You say players with a higher FT% shoot fewer FTs, and players with a lower FT% shoot fewer FTs. Not true. Great FT shooters have great FT% whether they take 100 FTs or 400 FTs.

This year, Jose Calderon made 151 of 154 FT attempts, a whopping 98%. The 2007 champ made 130 of 140. 2006 champ made 119 of 130. 2005 champ made 250 of 268. 2005 champ made 394 of 425. There is no correlation between FT% based on quantity of attempts alone.

Karl Malone and Moses Malone are #1 and #2 in career FT attempts, and they shot 74% and 76% respectively in their careers. All-time #3 (Shaq) and #4 (Wilt) shot 51% and 53% respectively. So, no clear correlation between FT quantity and FT%.

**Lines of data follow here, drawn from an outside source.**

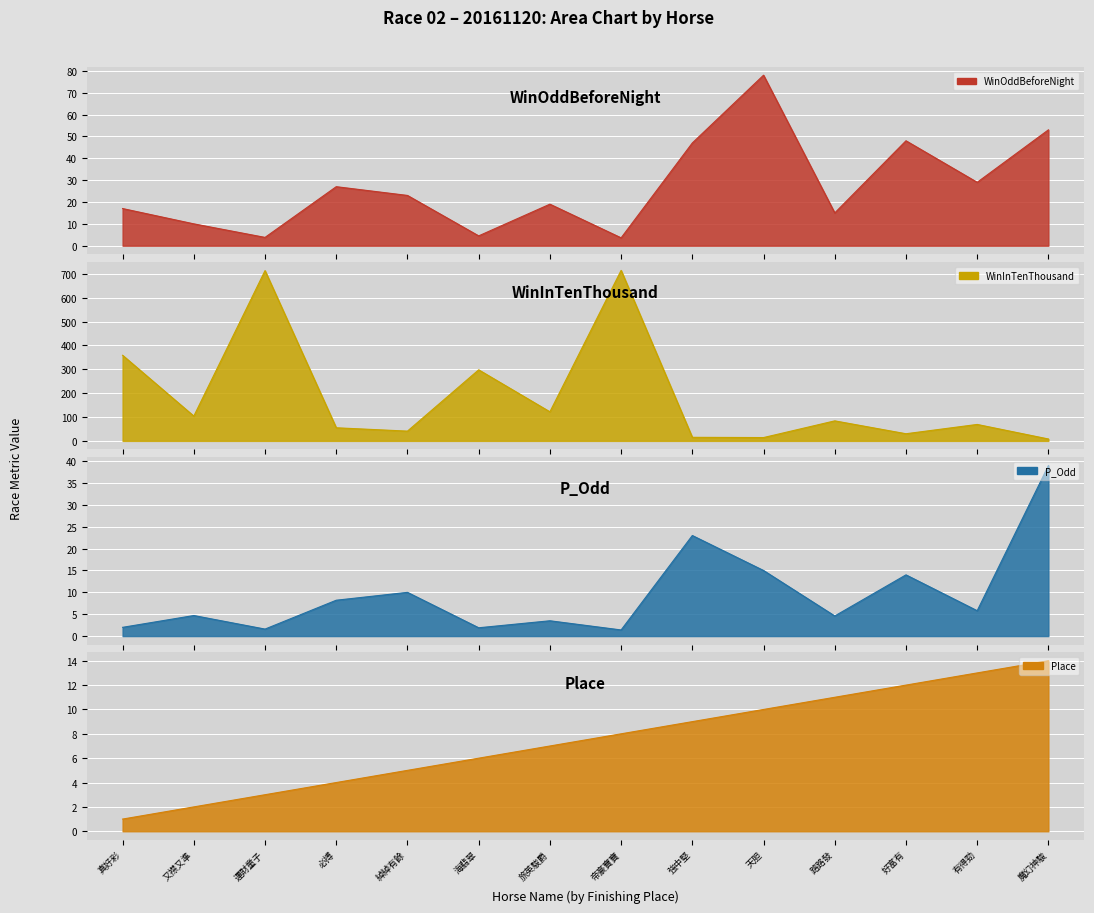

At which label is WinOddBeforeNight closest to 40?

強中堅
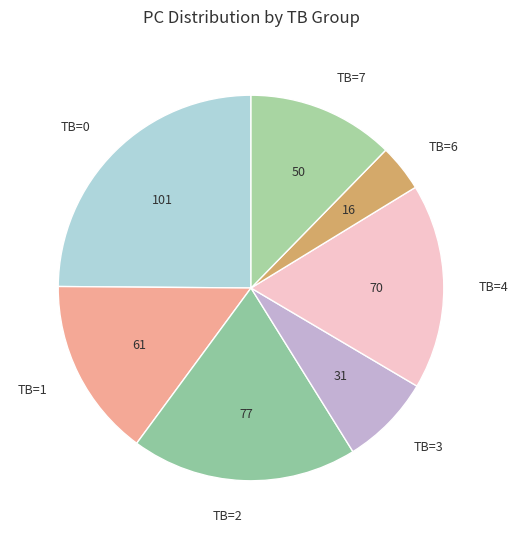

Combined, do TB=0 and TB=7 account for over 50%?

No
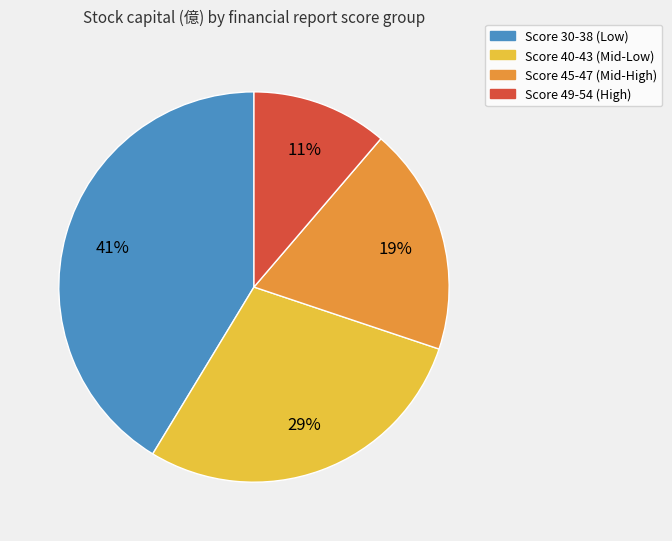

How many segments does this pie chart have?

4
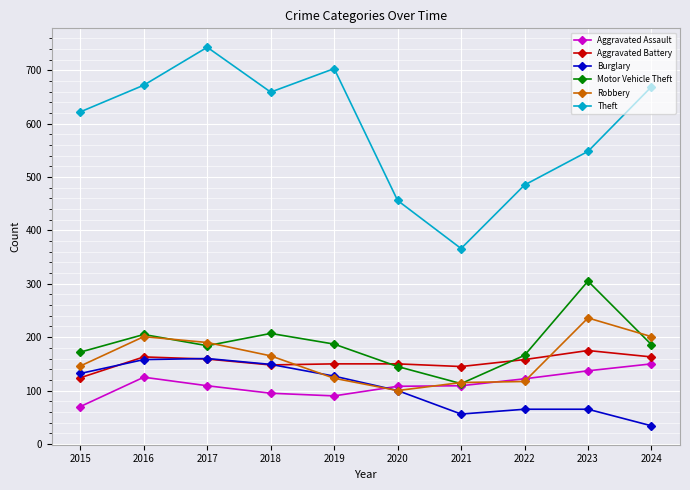

At which label does Burglary first exceed 127?

2015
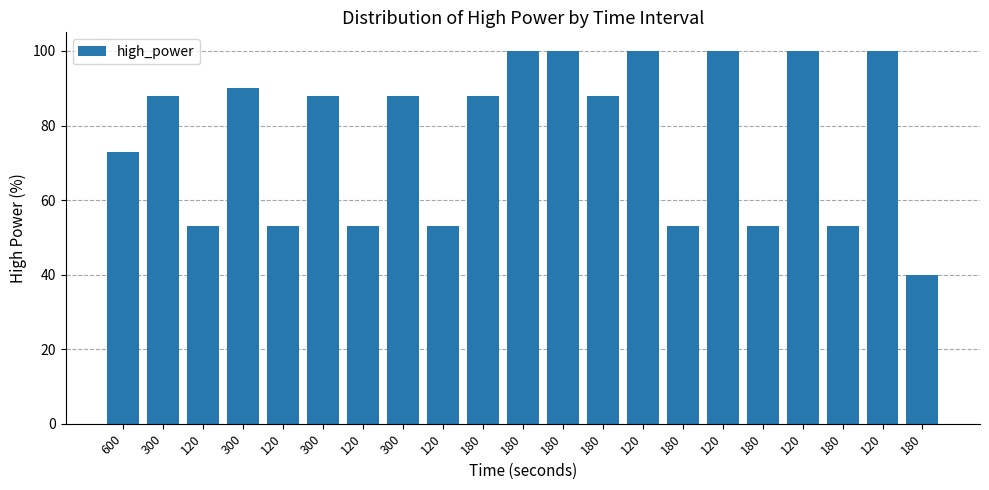

Does the chart contain any negative values?

No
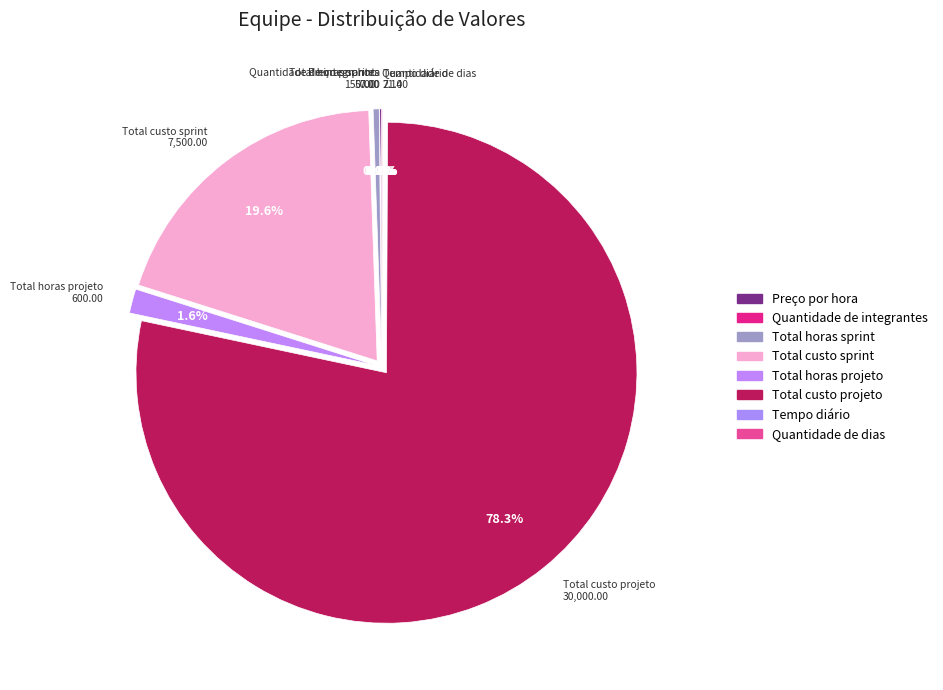

How much of the chart is everything except Quantidade de dias?

99.9%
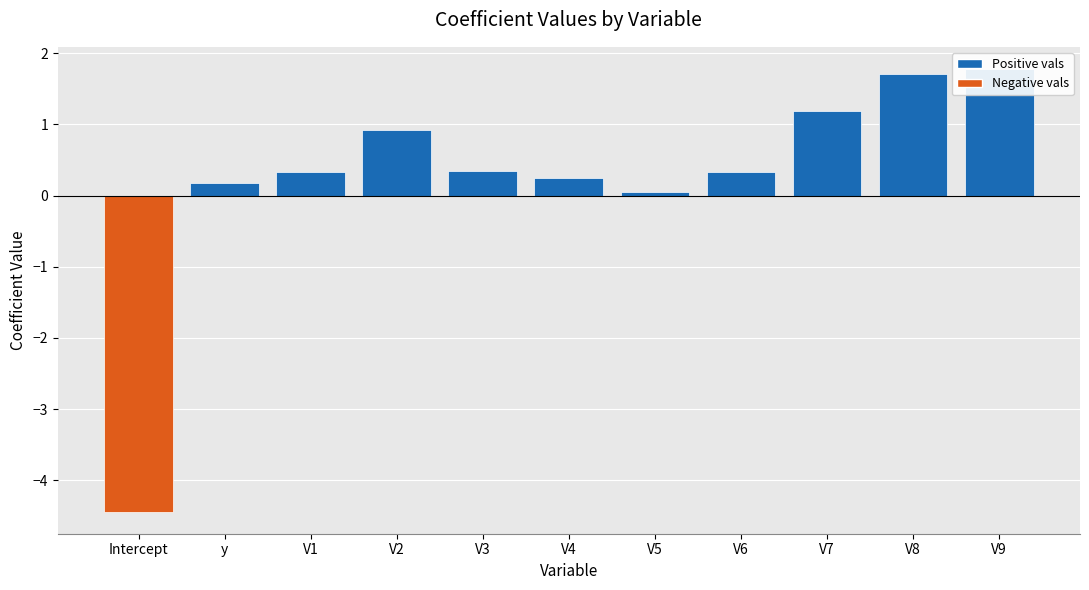

Rank the categories by value from highest to lowest.

V9, V8, V7, V2, V3, V1, V6, V4, y, V5, Intercept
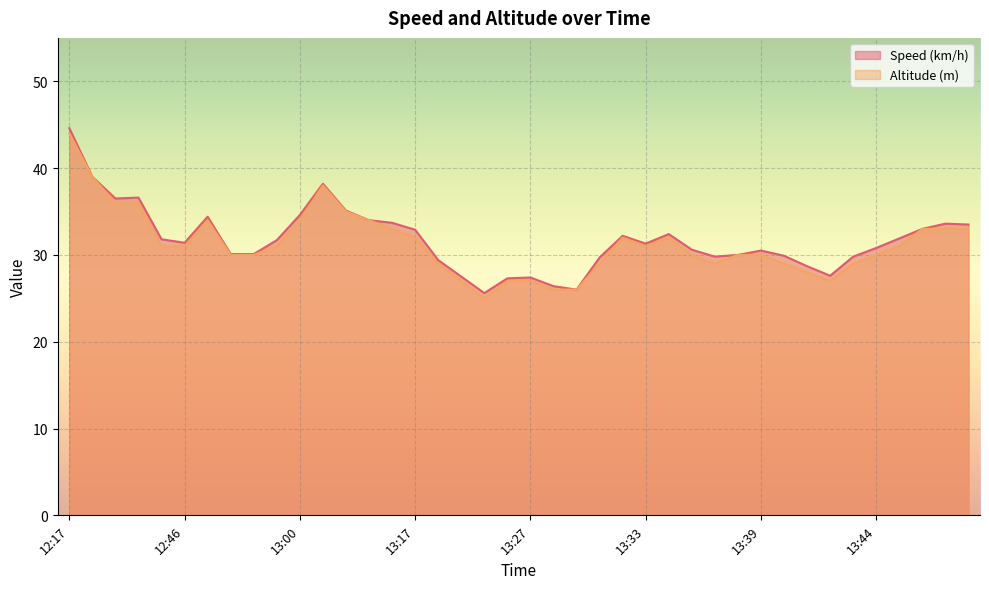

Which series has the widest spread of values?

Speed (km/h)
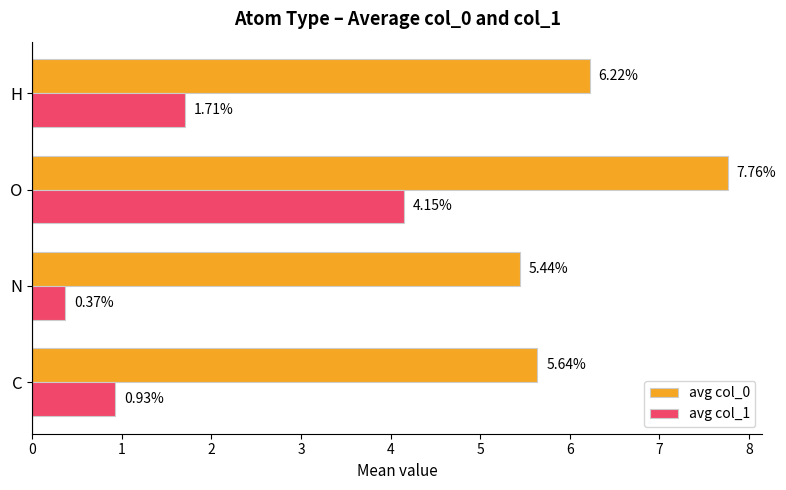

Which label corresponds to the largest value in the chart?

O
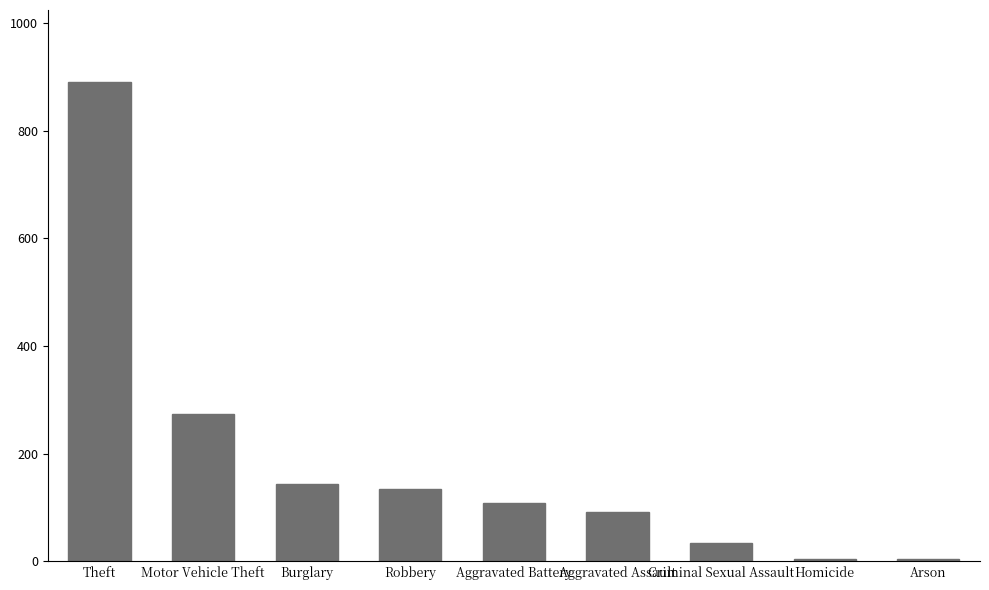

At which label does the data first exceed 108?

Theft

One thing is clear. If you play regularly and score a lot of points, you will get a lot of FT attempts. Whether you are good at making the FTs (Reggie Miller) or not (Shaq) is unrelated.

Joe A.

@ -a
This is where statistical analysis gets interesting- so much of it is in the interpretation.
I was thinking the exact opposite thing of what you said (and was mentioned in the original article and by Tony above). More teams means a dilution of average skill due to needing more players. The selection of NBA players isn't random- it's based on skill. If the league was smaller, the worst players would be the first to get cut- the players wouldn't get cut randomly. Now the best players might not necessarily be the best free throw shooters, so that complicates the argument a bit...

T-Bill

Can we put Ashley in a position of high authority in the federal government and get some reality-based process at work for all of us?